Gold Crash Anniversary Day
As gold traded in the $1310 area a week ago, I said, “The door of possibility is now open to some further strength, with a short term target of about $1320 -$1325.”
The above chart is the rough path that I laid out for gold.
Gold should continue to trade in a loose sideways pattern until the Indian election results are released in late May.
That’s the current daily gold chart. Gold is holding up reasonably well, considering that Indian buyers are so focused on the election.
Generally speaking, this is the weak season for gold. Also, the April 12 – 15 period is when the gold market crashed in 2013. Nervous participants tend to be sellers around the anniversary of such events.
Numerous bank economists expected that if the Fed began tapering, the Dow would continue modestly higher, and gold would crash again.
That hasn’t happened. In fact, the opposite scenario has played out; gold has generally rallied modestly during the taper, while the Dow has drifted sideways.
The bank economists may be getting frustrated. Rather than tempering their predictions, they seem to be becoming more aggressive with their calls for sharply lower gold prices.
Haresh Soni, chairman of the powerful GJF Indian jewellery trade association, recently stated that he believes more gold has been smuggled into India, just in the past four months, than in the previous ten years.

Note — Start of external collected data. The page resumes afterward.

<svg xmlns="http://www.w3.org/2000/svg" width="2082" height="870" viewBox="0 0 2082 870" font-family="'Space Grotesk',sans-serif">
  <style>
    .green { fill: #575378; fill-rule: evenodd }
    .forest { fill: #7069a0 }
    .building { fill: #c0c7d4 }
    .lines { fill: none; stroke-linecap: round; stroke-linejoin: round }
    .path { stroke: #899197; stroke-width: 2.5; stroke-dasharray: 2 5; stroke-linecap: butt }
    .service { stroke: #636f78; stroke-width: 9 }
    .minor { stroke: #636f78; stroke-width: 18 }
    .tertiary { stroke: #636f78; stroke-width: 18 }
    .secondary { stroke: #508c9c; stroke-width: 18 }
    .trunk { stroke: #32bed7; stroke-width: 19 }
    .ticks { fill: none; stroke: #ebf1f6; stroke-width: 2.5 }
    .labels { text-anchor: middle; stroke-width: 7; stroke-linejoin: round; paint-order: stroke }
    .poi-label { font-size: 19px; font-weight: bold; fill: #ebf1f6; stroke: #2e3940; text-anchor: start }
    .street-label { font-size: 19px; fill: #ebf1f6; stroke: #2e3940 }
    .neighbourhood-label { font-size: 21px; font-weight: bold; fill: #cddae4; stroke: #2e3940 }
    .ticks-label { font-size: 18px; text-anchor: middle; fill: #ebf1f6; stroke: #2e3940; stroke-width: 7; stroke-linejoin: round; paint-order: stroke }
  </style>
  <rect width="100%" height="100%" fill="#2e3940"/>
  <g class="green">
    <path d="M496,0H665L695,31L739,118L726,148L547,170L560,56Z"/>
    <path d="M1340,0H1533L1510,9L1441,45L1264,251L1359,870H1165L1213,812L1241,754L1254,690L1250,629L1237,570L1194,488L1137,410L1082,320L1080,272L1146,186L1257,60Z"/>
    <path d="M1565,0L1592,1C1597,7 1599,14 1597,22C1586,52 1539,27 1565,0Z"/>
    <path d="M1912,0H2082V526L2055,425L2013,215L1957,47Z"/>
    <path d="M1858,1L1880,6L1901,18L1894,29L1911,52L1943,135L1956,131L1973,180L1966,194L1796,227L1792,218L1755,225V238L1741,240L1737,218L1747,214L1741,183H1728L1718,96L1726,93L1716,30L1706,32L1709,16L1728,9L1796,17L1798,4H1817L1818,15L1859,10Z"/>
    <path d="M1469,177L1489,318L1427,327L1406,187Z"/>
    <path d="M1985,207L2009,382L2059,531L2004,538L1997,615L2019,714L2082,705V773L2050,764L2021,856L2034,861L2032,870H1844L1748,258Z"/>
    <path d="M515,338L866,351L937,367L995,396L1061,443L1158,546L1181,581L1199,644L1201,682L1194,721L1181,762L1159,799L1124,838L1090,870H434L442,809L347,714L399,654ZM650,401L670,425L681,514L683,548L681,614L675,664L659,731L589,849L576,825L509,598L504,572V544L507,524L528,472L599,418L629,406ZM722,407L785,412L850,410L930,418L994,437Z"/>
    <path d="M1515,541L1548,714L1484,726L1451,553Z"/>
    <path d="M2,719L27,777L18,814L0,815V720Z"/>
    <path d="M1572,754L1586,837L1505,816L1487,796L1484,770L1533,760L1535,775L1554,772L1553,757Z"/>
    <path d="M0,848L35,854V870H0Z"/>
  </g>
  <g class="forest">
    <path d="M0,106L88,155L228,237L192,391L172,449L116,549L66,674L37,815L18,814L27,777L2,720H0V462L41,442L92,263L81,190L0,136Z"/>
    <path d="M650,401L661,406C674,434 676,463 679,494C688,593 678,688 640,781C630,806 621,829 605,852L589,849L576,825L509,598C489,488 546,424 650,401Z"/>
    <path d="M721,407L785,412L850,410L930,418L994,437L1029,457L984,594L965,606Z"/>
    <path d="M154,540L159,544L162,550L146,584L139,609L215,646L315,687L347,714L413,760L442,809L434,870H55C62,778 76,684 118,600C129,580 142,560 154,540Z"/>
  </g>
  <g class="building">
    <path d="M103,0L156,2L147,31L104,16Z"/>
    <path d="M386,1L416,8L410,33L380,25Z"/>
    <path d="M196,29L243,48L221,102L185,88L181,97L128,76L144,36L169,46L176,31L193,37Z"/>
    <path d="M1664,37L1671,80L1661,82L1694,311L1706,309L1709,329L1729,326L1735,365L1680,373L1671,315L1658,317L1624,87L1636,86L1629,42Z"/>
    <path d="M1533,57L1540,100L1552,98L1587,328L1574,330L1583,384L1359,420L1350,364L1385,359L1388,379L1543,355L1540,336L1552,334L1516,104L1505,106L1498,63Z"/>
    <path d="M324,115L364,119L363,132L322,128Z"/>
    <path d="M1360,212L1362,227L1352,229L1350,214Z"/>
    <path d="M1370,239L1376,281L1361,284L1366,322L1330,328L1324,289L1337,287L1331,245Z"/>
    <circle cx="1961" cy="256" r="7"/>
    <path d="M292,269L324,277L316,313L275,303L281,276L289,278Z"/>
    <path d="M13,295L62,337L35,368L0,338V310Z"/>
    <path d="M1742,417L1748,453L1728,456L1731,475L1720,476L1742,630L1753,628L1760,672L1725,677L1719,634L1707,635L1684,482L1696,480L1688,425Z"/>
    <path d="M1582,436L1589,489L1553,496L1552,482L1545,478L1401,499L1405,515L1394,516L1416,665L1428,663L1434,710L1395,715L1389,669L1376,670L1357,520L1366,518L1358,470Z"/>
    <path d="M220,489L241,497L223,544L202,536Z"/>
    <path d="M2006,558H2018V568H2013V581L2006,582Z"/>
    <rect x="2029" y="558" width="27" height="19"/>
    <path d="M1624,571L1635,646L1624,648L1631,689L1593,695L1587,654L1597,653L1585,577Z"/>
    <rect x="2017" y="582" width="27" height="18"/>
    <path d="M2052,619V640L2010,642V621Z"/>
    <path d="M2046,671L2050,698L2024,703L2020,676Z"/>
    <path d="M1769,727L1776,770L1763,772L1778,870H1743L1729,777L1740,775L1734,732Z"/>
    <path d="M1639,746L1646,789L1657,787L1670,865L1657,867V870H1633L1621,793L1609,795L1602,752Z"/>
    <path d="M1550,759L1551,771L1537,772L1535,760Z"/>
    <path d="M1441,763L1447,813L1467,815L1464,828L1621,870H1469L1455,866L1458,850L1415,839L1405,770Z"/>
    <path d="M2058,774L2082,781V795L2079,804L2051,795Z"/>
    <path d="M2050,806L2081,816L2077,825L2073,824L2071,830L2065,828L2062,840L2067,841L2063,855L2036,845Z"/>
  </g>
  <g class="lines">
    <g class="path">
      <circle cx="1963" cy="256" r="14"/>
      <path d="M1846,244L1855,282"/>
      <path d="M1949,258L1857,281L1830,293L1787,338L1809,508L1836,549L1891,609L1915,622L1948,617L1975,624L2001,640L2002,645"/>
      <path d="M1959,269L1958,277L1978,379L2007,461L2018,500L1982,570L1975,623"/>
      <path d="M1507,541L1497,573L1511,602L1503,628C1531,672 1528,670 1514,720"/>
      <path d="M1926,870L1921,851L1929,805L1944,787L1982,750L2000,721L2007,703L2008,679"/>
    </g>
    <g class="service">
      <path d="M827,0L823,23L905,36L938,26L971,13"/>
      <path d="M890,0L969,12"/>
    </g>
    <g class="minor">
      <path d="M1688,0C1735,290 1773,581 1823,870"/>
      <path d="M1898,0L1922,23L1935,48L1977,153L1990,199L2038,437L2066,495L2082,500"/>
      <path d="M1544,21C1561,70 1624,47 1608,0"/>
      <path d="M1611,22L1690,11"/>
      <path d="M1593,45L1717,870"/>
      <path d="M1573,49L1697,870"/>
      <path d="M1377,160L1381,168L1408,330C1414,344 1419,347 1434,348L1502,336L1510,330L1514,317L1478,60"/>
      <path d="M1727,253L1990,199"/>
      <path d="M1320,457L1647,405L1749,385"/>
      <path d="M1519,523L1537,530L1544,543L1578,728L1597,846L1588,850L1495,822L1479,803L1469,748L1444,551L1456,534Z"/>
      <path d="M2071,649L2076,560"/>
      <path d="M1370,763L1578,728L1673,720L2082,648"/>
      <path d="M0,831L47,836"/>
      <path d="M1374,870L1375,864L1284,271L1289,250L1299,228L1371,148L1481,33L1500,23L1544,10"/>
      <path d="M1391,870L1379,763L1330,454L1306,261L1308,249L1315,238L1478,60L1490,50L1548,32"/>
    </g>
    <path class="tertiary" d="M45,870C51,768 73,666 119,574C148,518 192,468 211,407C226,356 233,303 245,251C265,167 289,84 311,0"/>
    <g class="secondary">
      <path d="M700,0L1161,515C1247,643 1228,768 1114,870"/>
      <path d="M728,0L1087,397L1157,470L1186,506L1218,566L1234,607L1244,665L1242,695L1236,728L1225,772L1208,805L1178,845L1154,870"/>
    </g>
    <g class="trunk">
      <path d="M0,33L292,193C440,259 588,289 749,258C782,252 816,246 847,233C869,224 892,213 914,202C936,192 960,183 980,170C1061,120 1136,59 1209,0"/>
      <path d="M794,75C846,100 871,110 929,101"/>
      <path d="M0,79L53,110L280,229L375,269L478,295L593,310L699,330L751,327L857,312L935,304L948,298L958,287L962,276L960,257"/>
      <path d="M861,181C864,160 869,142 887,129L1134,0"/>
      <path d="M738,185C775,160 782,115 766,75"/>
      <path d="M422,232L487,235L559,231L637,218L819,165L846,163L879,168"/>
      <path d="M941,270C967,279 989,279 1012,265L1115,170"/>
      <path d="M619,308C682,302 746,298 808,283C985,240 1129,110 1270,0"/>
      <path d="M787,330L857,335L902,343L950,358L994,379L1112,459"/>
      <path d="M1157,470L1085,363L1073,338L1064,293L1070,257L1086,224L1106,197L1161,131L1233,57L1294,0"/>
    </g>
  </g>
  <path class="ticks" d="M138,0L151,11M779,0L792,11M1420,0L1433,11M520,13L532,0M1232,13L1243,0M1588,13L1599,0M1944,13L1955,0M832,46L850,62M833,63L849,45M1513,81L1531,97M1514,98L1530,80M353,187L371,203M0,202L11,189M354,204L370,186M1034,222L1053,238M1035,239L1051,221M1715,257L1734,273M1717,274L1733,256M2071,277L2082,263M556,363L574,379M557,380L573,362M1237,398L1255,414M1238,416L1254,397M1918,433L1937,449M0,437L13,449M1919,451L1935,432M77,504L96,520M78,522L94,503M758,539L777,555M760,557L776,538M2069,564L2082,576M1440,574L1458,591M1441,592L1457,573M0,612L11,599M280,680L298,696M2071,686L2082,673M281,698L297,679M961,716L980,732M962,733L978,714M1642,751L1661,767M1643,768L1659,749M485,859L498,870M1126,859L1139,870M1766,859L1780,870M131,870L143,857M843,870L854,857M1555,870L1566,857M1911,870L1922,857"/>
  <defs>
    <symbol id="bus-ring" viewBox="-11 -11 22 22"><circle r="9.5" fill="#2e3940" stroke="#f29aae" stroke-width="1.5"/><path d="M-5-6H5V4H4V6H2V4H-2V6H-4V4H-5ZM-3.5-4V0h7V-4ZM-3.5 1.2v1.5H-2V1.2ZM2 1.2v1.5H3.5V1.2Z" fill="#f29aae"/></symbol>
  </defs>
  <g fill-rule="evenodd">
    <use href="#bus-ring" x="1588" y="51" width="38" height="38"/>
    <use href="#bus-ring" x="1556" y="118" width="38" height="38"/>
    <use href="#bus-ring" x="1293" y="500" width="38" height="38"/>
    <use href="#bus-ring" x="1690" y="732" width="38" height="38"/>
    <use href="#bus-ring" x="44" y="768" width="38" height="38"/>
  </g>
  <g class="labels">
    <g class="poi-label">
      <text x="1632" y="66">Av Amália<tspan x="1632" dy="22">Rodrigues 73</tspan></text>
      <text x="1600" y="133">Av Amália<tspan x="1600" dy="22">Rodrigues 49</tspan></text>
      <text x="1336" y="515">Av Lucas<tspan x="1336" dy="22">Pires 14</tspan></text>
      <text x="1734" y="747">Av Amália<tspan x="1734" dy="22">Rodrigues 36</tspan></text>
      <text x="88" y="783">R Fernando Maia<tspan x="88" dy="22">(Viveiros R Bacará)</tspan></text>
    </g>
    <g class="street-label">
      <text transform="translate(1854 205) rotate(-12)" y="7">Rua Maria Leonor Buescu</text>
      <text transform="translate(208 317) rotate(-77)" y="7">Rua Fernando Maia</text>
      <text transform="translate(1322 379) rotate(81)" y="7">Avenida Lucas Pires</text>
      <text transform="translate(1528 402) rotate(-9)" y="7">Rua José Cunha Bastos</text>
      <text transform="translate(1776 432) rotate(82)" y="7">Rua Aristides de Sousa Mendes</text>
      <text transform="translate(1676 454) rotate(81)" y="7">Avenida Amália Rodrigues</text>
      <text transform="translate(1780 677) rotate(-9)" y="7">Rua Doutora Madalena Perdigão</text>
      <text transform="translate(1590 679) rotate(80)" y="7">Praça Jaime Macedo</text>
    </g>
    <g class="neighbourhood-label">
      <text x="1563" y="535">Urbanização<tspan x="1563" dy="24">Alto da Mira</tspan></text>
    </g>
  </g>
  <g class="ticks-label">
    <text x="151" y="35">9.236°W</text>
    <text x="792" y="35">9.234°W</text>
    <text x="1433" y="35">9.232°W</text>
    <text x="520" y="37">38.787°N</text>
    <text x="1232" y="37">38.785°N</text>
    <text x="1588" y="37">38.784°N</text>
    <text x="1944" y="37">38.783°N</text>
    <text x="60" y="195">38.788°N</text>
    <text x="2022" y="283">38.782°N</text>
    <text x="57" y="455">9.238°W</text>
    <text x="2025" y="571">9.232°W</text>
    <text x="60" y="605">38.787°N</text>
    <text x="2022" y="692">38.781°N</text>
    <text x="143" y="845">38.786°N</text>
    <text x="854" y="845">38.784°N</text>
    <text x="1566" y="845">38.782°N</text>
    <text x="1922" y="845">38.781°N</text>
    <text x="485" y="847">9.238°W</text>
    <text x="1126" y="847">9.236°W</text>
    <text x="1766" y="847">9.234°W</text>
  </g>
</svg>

Whatever the actual tonnage is, that’s a gargantuan amount of gold. I don’t think most bank economists really understand the inelastic nature of Indian demand. That lack of understanding is probably why they are so bearish.
The world appears to be well on its way to transitioning from general deflation to inflation, but it can take many years for inflation to become a serious problem.
Western money managers have access to tremendous amounts of capital, and they tend to allocate a significant amount to gold bullion when they believe the financial system could be in trouble.
When they believe rising inflation is a concern, they tend to sell general equities, and buy gold stocks.
When these money managers don’t see either inflation or system risk, they allocate minimal amounts of capital to the precious metals sector.
That’s the situation now. Gold’s price is currently supported by Indian gold jewellery demand that is essentially inelastic, but temporarily muted. Most weak hands in the West are out of gold. That’s good news, but until the Indian election results are in, it’s unlikely that gold will move much higher, or fall much lower.
For a long time, silver investors have been accustomed to enduring more price volatility than gold investors have experienced.
That could be changing. I think silver is becoming a more stable market, and the price will move with less volatility.
Silver is performing better than gold is today, on a day when it normally would be sharply lower.
While today’s fifteen dollar decline in the gold price may have most bank analysts sure that their predicted crash is now beginning, I think they may be wiser to focus their energy on the US stock market.
This monthly chart compares the Dow to the US T-bond.
The bottom line is that while gold could easily experience a $30 - $50 “crash anniversary” sell-off, the fundamental headwinds facing general equity events are much more serious. Note the head and shoulder top formations on both the RSI and CCI indicators on that chart. That’s very bearish.
That’s the long term monthly chart of the Dow, compared to the HUI gold stocks index.
There are sell-signals flashing all over that chart, like a fire alarm sounding at full volume. Is it really possible that gold stocks could become the main “risk-off” trade, for Dow investors? Yes, it is. Indian gold buyers are not going anywhere, and they don’t care about gold crash anniversary day. They are going to demand ever-more gold from Western gold mines, not just for years, but for decades to come.
While India has the Western gold community’s back, here and now, who of substance has the Dow’s back? I would argue that only QE really has the Dow’s back, and the next tapering event probably comes as the “Sell in May and go away” stock market adage comes into play!